Why choose it: The only option that gives full control over card schema, display layout, and risk-factor breakdown, and the only option that integrates the summary card directly into an existing HITL workflow UI without a third-party annotation platform. Build the card schema as a TypeScript interface; generate it from the independent critic's tool_use response; render it as a structured checklist with per-field reviewer confirmation (approve, override, escalate). The self-build cost is concentrated in two places: the card schema design (roughly one sprint) and the divergence-audit loop that flags when the critic's summary misses material content present in the raw trace (ongoing). Best for teams that already have a custom HITL UI and do not want to route decision data through a vendor platform.

More details:

Trade-offs

  • The independent-critic call adds roughly 300 to 500 ms per HITL item at Haiku-class latency, and 800 to 1200 ms at Sonnet-class; run the critic call asynchronously and pre-generate the card before the item is dequeued to eliminate reviewer-visible delay.
  • Cost is one additional model inference per HITL decision. At Haiku pricing this is negligible for queues under 10,000 items per day; at Sonnet pricing for high-irreversibility decisions, budget the per-item cost explicitly before enabling for high-volume queues.
  • Integrating the critic call into an existing HITL pipeline requires a defined ReviewCard schema, a queue that can display structured cards, and an audit path that records the card alongside the agent trace. These are build costs, not ongoing running costs.
  • Reviewer trust calibration requires ongoing attention: surface explicit language in the review UI stating that the summary was generated by a separate model and that reviewers should verify against the full trace for high-irreversibility decisions.

When NOT to use

  • Do not deploy in fully automated pipelines with no human reviewer; the critic call adds latency and cost with no benefit when no one reads the card.
  • Do not use for low-complexity, uniform action types where the reviewer can absorb the raw output faster than a card; templated, repetitive agent actions with a narrow decision surface do not benefit from independent summarisation.
  • Do not substitute the summary card for the full trace on high-irreversibility decisions; the card reduces reconstruction work, it does not replace the evidence record.

Limitations

  • The independent critic cannot detect information the agent suppressed before its output was generated; the critic summarises what the agent chose to surface, not what the agent internally computed.

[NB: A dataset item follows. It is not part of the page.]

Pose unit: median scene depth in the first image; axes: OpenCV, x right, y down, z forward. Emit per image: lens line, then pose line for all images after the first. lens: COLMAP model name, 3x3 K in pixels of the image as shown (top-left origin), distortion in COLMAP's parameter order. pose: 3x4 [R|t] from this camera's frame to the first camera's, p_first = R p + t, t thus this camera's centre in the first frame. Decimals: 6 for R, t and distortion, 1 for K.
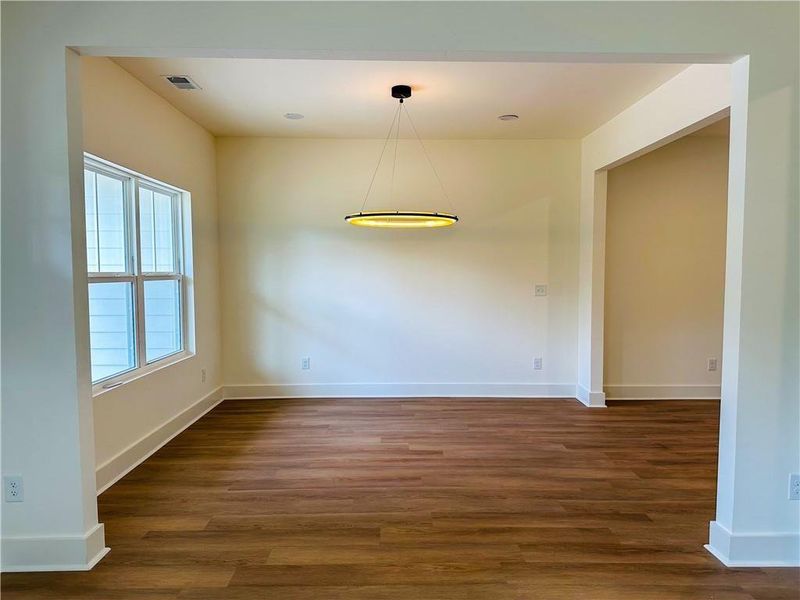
lens RADIAL K [[559.3, 0, 402.2], [0, 559.3, 303.0], [0, 0, 1]] dist [0.050187, -0.000773]
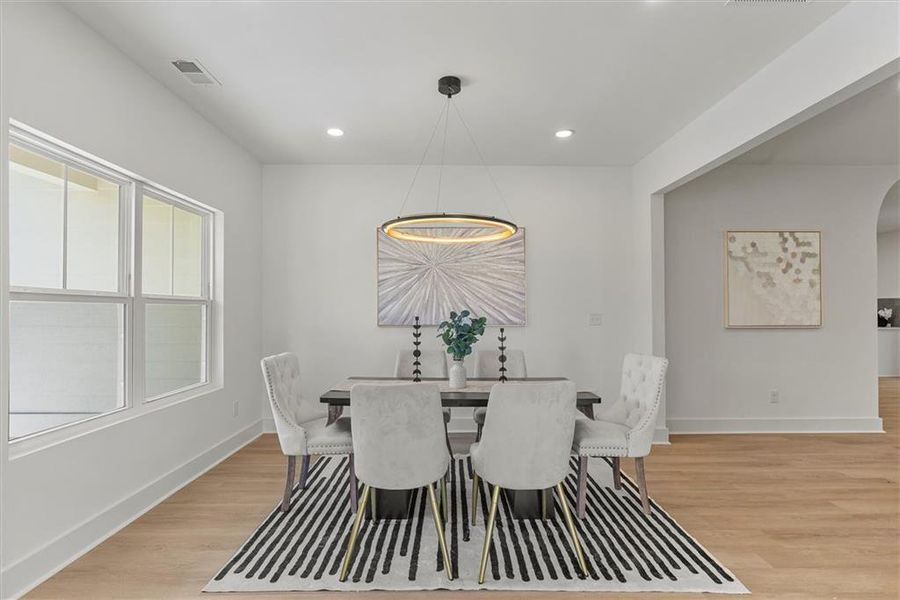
lens RADIAL K [[404.3, 0, 453.5], [0, 404.3, 303.8], [0, 0, 1]] dist [-0.002248, -0.000262]
pose [[0.999999, 0.000900, 0.000911, 0.004238], [-0.000823, 0.996733, -0.080762, 0.009391], [-0.000981, 0.080761, 0.996733, 0.367372]]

Pair with m-actor-recorder-split to ensure the raw execution trace reaches the reviewer independently of the agent's own output.
  • Summary quality degrades when the agent's decision involves novel action types or evidence formats not well-represented in the critic's training distribution; monitor the disagreement-with-summary rate as a proxy for coverage drift.
  • LangSmith annotation queues and Argilla are annotation platforms, not HITL enforcement gates; a reviewer can close a queue item without acting on the summary. The enforcement gate is a separate structural control (m-human-dual-control); the summary card is a decision aid, not a lock.
  • A self-build card schema requires ongoing maintenance as the agent's action schema evolves; a card schema that does not cover a new action type silently produces incomplete summaries. Version the ReviewCard interface alongside the agent's tool schema.

Maturity tier reasoning

  • Tier 2 fits because every component is production-available and actively maintained: Anthropic API for the critic call, LangSmith annotation queues, DeepEval GEval, and Argilla are all documented composition, not research-stage tooling.
  • What keeps this out of Tier 1 is the absence of a standardised ReviewCard schema and a production benchmark for summary quality in agentic HITL settings; every deployment defines its own card structure and omission-detection threshold.
  • The Trust and Safety pattern of independent moderation summary before human review is Tier 1 mature in content-moderation platforms; its formal application to agentic AI HITL gates is established practice without a published standard.

Last verified against upstream docs: 2026-05-30.